Economic & Business Focus: The War for Talent Is Over
June 1, 2003
How much compensation is necessary to attract employees? Experts suggest much less today than at any time in recent history.
Budgets and human resources strategies shaped by the tight labor market of the late 1990s have outlived their utility. CFOs must act now to realign policies with reality.
When the war-for-talent mentality arose, the economy was generating 300,000 to 400,000 new jobs every month and labor markets were tightening for almost every occupation. Unemployment dropped to 3.8 percent in April 2000, signaling full employment. Companies competed for "employer of choice" status by recasting work environments and boosting salaries and benefits.
Less than a year later, the economy started to shed jobs almost as quickly as it had added them. Between the April 2000 employment peak and March 2003, 2 million jobs disappeared. Now 15 million workers are unemployed or underemployed. "We've seen a cosmic shift," says Alan Johnson, managing director of Johnson Associates Inc., a New York City-based consulting firm. "In the late 1990s, we went from the view that people are reasonably fungible to the idea that 'people are our only asset.' It was overblown. And now, continued talk of a war for talent is like stepping into a time warp. Companies are inundated with resumes, and that's not going to change anytime soon." It's time to scrutinize pay and staffing levels and upgrade talent, he says.
For people in the human resources management industry, the war for talent was a good thing. With companies' HR focus squarely fixed on recruiting and retaining scarce employees, the key proponents of the war mentality -- recruiting firms, staffing agencies and consulting companies -- made a lot of money, and human resources departments watched their status rise.
Many in the field of HR management acknowledge that the economic downturn has cooled labor markets, but they insist that underlying demographic trends point to new labor shortages on the horizon.

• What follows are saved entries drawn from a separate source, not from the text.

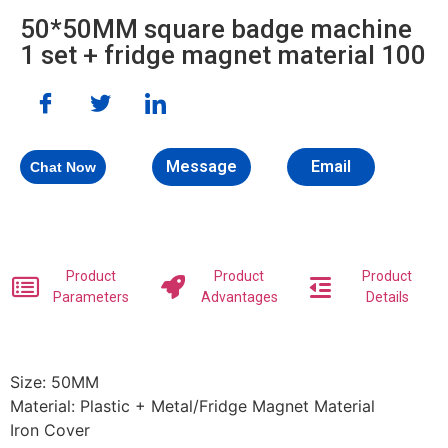
50*50MM square badge machine
1 set + fridge magnet material 100
Message
Email
Chat Now
Product
Product
Product
Parameters
Advantages
Details
Size: 50MM
Material: Plastic + Metal/Fridge Magnet Material
Iron Cover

The hiring challenges of the late '90s will resurface as baby boomers begin to retire, so the scarcity mind-set and the policies it generated are still appropriate, they argue. John A. Challenger, CEO of Challenger, Gray & Christmas Inc., an outplacement firm based in Chicago, quips that future labor shortages will be so acute that "companies may become the leading proponents for the advancement of human cloning."
Talk of the war for talent continues, Johnson says, because "it is now part of the common mythology. It has become an accepted truth that people don't question anymore. Consultants obviously have an interest in keeping the myth alive. And human resources has not adjusted its approach in the face of new realities. Human resources is usually quite reactive, and that's what we're seeing here. The argument that baby boomer retirements will create dire labor shortages ignores technological improvements and efficiencies and the dramatic surplus of labor we see today."